Monday, Apr. 20, 1936
Safe Arrival
With all the care of bundling up an old rich uncle and inching him into an automobile for a long, careful drive, officials of Corning Glass Works at Corning, N. Y. last month bolted a steel wrapping around a 20-ton disk of glass, placed it on a freight car, dispatched it on a 16-day journey across the continent (TIME, March 23). Last week that enormous glass disk, which is to become the mirror of a new 200-inch telescope with which man may look three times farther into space than ever before, reached Pasadena. To get there without jostling the unique cargo the freight train traveled at 25 m.p.h., detoured around freight yards which contained bumpy switches. Between Kansas City and Pasadena there was scarcely a bump, as proved by an "impactograph" fastened to the disk's freight car. The impactograph record, an eight-foot sheet of ink-marked paper, goes to Dr. George Ellery Hale, venerable Mount Wilson astronomer, chairman of the council which will supervise the grinding of the mirror and install the new telescope on Palomar Mountain.

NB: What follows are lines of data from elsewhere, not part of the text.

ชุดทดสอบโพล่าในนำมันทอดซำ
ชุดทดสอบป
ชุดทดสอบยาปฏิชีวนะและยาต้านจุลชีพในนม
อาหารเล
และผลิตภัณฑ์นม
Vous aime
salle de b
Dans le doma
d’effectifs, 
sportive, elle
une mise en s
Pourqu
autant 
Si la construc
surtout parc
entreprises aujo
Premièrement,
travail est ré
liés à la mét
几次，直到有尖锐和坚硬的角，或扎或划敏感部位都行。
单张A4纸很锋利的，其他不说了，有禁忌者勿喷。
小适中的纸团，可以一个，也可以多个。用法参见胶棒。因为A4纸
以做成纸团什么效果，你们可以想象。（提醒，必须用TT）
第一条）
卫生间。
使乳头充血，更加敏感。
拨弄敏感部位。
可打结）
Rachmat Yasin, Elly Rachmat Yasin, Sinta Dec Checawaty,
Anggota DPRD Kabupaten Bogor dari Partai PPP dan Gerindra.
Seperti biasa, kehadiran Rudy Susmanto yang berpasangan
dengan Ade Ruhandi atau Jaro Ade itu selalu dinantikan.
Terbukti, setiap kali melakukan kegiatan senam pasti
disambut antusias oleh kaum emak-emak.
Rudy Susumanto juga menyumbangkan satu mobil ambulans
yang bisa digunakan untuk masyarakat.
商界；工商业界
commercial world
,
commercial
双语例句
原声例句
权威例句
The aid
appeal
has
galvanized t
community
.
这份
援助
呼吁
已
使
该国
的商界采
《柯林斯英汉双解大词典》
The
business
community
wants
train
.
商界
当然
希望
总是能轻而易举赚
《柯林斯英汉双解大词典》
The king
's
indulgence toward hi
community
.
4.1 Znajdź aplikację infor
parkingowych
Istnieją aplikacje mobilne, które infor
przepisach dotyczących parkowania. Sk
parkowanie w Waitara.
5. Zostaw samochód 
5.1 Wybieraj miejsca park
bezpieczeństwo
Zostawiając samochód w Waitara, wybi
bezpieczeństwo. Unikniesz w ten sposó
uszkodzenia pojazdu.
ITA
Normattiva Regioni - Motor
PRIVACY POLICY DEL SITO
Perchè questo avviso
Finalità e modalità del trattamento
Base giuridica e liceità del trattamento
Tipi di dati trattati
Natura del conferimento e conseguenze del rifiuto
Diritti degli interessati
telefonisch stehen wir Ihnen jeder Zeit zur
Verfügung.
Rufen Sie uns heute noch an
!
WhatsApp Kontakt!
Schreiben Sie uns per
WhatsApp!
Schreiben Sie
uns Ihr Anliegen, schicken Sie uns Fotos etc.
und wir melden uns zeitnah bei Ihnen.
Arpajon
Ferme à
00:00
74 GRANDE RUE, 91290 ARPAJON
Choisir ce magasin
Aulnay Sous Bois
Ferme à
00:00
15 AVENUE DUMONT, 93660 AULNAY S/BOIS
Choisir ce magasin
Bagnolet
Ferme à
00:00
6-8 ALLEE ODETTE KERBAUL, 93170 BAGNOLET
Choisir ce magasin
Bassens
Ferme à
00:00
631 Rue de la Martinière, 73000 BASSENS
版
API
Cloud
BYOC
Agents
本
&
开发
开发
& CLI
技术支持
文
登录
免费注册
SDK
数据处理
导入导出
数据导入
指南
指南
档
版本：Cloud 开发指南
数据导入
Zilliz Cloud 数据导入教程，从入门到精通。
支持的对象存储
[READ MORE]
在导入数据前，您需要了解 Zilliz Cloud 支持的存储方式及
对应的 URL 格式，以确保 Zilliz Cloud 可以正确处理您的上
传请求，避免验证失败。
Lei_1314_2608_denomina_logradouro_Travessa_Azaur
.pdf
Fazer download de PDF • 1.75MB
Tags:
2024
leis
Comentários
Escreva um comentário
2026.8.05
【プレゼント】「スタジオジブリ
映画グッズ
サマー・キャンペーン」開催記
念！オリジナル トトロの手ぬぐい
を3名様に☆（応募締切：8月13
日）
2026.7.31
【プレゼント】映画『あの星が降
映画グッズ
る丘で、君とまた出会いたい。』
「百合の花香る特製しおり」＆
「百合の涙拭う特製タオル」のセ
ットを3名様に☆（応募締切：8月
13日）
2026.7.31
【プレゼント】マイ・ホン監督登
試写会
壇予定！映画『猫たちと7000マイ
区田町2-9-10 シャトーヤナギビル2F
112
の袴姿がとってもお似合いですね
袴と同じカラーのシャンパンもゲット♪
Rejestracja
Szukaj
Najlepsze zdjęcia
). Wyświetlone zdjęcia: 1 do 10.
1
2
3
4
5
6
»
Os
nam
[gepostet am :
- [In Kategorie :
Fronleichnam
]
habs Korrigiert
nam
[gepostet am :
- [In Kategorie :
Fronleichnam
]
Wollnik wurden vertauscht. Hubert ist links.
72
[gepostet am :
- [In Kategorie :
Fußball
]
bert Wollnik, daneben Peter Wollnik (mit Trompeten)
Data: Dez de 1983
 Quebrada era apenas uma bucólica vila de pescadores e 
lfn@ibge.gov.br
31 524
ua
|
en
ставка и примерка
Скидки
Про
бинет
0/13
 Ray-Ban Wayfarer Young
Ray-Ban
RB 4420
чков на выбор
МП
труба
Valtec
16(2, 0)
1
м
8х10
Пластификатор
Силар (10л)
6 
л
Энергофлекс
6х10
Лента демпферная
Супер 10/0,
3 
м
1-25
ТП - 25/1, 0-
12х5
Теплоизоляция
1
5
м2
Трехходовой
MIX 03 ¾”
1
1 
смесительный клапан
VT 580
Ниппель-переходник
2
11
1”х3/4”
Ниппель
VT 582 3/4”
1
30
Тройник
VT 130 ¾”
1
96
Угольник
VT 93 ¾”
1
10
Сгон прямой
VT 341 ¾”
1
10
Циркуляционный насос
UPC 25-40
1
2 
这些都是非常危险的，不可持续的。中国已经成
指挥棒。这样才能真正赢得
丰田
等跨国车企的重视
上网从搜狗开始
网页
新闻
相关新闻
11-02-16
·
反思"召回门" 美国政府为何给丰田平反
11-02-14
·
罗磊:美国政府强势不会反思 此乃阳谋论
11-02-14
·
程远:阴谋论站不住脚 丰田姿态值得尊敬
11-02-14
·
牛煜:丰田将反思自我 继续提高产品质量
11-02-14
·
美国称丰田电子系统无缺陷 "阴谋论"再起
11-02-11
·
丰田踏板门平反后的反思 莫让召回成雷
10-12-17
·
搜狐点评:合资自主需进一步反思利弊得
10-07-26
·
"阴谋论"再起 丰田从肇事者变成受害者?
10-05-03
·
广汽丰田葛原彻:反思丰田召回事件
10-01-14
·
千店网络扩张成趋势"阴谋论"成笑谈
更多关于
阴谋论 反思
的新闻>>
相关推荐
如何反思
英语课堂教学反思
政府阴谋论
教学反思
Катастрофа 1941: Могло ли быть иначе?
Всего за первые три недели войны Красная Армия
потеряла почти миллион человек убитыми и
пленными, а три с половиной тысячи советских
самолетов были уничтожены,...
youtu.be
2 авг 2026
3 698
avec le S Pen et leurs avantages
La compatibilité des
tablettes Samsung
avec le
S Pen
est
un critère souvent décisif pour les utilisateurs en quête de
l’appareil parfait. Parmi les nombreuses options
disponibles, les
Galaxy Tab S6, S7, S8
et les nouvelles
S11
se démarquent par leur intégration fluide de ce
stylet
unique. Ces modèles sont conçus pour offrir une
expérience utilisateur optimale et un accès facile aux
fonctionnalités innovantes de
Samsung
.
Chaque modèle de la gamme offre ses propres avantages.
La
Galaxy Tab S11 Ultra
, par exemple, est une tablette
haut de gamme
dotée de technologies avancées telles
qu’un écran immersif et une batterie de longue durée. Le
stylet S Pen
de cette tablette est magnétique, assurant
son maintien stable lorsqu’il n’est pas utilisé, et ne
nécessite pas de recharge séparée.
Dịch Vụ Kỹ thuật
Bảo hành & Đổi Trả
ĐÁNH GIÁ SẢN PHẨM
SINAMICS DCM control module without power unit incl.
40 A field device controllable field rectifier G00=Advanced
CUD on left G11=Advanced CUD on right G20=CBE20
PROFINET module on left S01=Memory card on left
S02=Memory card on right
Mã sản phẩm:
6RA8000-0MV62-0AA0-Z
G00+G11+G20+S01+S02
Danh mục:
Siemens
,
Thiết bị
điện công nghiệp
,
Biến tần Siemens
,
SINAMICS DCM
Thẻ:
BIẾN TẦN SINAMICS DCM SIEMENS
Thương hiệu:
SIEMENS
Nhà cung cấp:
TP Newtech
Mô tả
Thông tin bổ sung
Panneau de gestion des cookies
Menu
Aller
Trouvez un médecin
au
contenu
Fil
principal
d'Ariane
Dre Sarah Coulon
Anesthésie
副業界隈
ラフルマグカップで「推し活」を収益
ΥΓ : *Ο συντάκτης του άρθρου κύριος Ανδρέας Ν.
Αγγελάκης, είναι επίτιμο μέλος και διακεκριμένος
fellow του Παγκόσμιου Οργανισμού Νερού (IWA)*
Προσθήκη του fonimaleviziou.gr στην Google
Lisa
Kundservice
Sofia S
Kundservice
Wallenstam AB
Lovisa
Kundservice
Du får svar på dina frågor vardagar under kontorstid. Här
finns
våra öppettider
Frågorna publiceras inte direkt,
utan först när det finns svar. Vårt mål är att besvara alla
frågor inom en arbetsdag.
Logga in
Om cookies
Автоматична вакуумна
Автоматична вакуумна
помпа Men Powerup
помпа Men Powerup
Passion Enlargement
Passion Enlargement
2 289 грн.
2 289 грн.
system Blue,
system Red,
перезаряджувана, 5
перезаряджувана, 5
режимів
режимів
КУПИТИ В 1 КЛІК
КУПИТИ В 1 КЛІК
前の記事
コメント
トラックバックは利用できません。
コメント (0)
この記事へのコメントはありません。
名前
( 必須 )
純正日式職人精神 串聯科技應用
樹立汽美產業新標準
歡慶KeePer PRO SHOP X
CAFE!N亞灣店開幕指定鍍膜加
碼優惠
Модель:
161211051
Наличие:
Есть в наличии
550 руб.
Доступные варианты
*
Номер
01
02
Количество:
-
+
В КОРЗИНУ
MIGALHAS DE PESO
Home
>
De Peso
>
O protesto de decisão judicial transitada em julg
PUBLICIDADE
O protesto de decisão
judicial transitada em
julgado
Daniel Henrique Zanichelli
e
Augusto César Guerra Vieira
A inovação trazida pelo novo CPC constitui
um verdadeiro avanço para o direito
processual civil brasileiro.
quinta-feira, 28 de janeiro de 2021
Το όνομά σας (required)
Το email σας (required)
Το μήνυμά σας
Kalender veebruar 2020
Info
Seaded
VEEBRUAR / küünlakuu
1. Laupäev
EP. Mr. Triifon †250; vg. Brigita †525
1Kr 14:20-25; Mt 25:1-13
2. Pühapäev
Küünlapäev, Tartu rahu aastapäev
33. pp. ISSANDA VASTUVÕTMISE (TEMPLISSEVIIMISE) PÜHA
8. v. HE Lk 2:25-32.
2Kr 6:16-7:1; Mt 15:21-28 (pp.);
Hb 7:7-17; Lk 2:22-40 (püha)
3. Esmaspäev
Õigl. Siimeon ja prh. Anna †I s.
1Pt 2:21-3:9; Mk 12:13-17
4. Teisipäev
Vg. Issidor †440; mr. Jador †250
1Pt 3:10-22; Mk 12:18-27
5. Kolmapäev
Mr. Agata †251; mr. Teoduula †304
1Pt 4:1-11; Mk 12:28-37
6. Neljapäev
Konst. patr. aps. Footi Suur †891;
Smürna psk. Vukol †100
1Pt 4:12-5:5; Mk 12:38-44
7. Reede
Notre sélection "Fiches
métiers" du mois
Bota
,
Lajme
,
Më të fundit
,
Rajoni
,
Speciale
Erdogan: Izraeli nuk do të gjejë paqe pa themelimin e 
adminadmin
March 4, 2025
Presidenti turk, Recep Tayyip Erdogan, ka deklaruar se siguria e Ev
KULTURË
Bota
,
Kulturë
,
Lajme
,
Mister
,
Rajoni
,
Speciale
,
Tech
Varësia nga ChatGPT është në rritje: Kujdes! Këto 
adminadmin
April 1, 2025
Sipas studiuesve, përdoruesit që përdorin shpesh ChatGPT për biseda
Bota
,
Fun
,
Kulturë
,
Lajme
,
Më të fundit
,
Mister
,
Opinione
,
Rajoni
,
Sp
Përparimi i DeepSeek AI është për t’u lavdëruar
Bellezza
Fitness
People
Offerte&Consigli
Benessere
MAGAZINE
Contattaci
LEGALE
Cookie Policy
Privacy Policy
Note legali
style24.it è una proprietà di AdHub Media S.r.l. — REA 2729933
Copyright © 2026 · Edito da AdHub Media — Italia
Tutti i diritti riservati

Dr. Hale was too ill to attend the momentous arrival of the disk at Pasadena last week. But Dr. Walter Sydney Adams, director of the Mount WTilson Observatory, was there, with many another famed astronomer.
Two riggers who placed the huge, coast-guarding guns at Fort Mac Arthur 25 miles from Los Angeles supervised the unloading of the telescope mirror at Pasadena. The Santa Fe lent a crane built to lift wrecked locomotives out of trouble. The crane picked the steel-encased glass up from the freight car millimetre by millimetre. To make the transfer from car to truck-trailer took six hours.
At the rate of 1 m.p.h. the truck proceeded to the Caltech campus, where a big stucco barn serves as optical laboratory. There the disk will spend three or four years acquiring a perfect paraboloid concavity in its face.